NBC affiliate in Houston, KAGS, is reporting that the Cirrus single-engine SR-20 crashed in the parking lot of an Ace Hardware Store.

Records in the FAA registry show the plane is registered to Safe Aviation LLC in Moore, Oklahoma. Officials with Safe Aviation could not immediately be reached for comment.

According to Oklahoma City's KFOR, the victims were Oklahomans: Dana Gray, her husband, Tony Gray, and his brother, Jerry Gray. 

No one was in the parked car that was hit by the plane, he said.

"It didn't strike the building. No fire. No fuel spill," Lozano said.

Evans said no other injuries were reported.

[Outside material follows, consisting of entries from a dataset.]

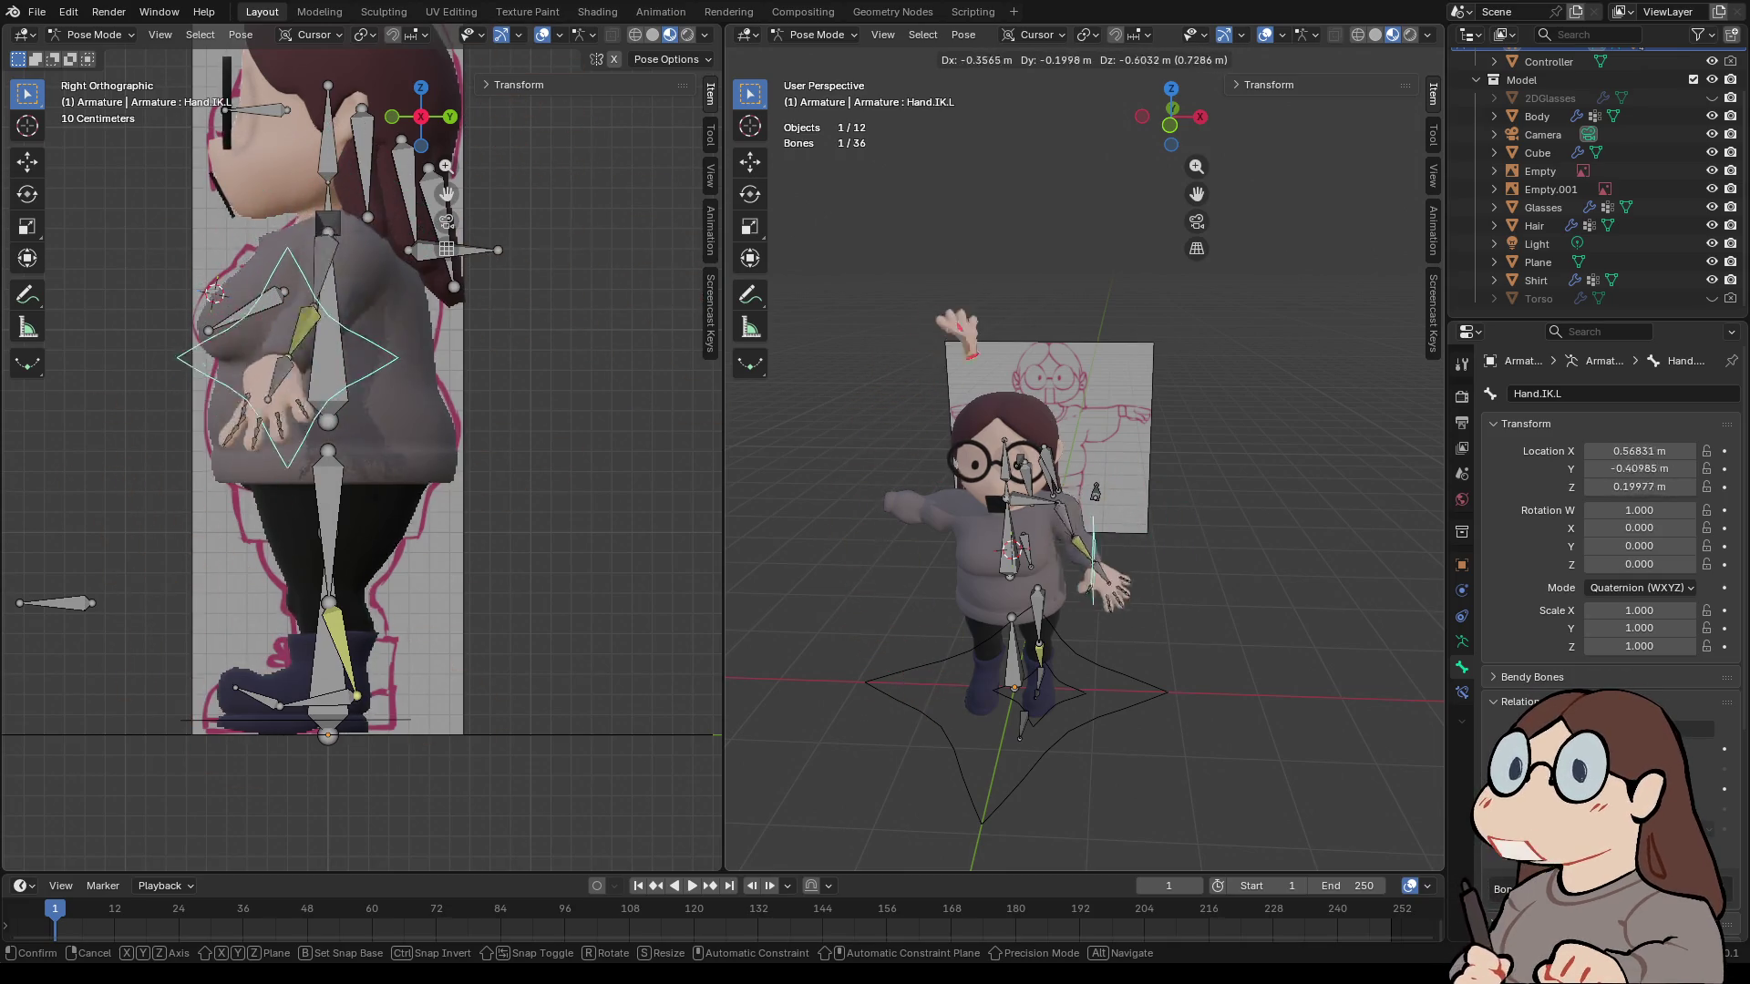
{"action": "left_click", "coordinate": [1134, 511]}
{"action": "scroll", "coordinate": [1084, 510], "scroll_direction": "up", "scroll_amount": 2}
{"action": "left_click", "coordinate": [1121, 524]}
{"action": "mouse_move", "coordinate": [1121, 524]}
{"action": "middle_mouse_down"}
{"action": "mouse_move", "coordinate": [1003, 524]}
{"action": "mouse_move", "coordinate": [1122, 520]}
{"action": "mouse_move", "coordinate": [1084, 547]}
{"action": "mouse_move", "coordinate": [1221, 546]}
{"action": "mouse_move", "coordinate": [1020, 547]}
{"action": "mouse_move", "coordinate": [1121, 546]}
{"action": "mouse_move", "coordinate": [1075, 547]}
{"action": "mouse_move", "coordinate": [1166, 574]}
{"action": "middle_mouse_up"}
{"action": "scroll", "coordinate": [1084, 547], "scroll_direction": "up", "scroll_amount": 3}
- Rotate the Finger.Middle.L.003 bone twice to test the finger deformation
{"action": "left_click", "coordinate": [1116, 584]}
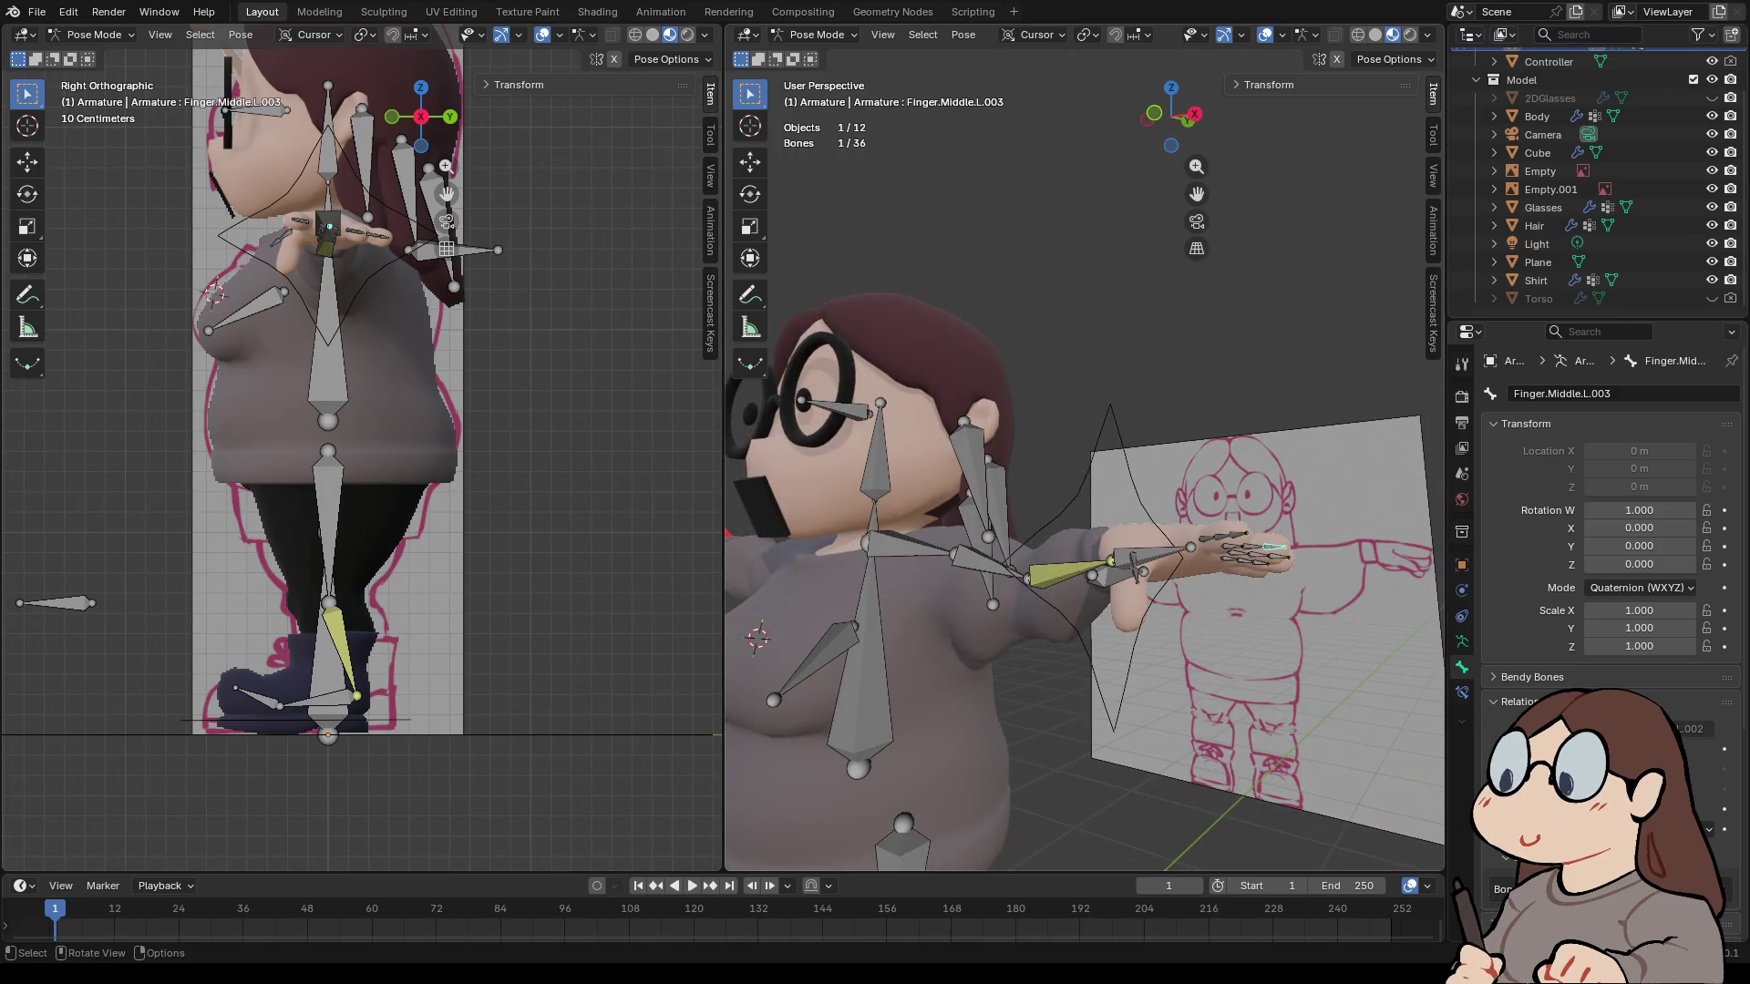
{"action": "key", "text": "r"}
{"action": "key", "text": "Return"}
{"action": "middle_click_drag", "start_coordinate": [1093, 547], "coordinate": [966, 547]}
{"action": "key", "text": "r"}
{"action": "key", "text": "Return"}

A recording from Air Traffic Control can be heard saying “straighten up, straighten up,” to the pilot just before the crash, says KAGS.

Witnesses said the plane appeared to have fallen from the sky and dropped to the ground.

"There was a great big loud noise, like a bomb and a real screechy noise. When I looked out I saw the plane in the parking lot," Susan Conklin, who was in her resale shop across the street from the hardware store when the crash occurred, said in a phone interview.

Conklin said that after the crash, she didn't see any movement from inside the plane and people didn't immediately rush to the plane over concern it might explode.

"It was scary," she said.

Television news footage showed the plane narrowly missed hitting a couple of propane tanks in the parking lot.

It was not immediately known what caused the plane to crash. Lunsford said the National Transportation Safety Board will be in charge of the crash investigation.

According to the flight-tracking website FlightAware, the plane had departed from near Norman, Oklahoma, at 10:11 a.m. CDT. The website also showed that in the last 15 minutes of its flight, the plane's altitude greatly fluctuated, going from 1,800 feet down to 200 feet and back up to 1,200 feet before crashing, as per AP.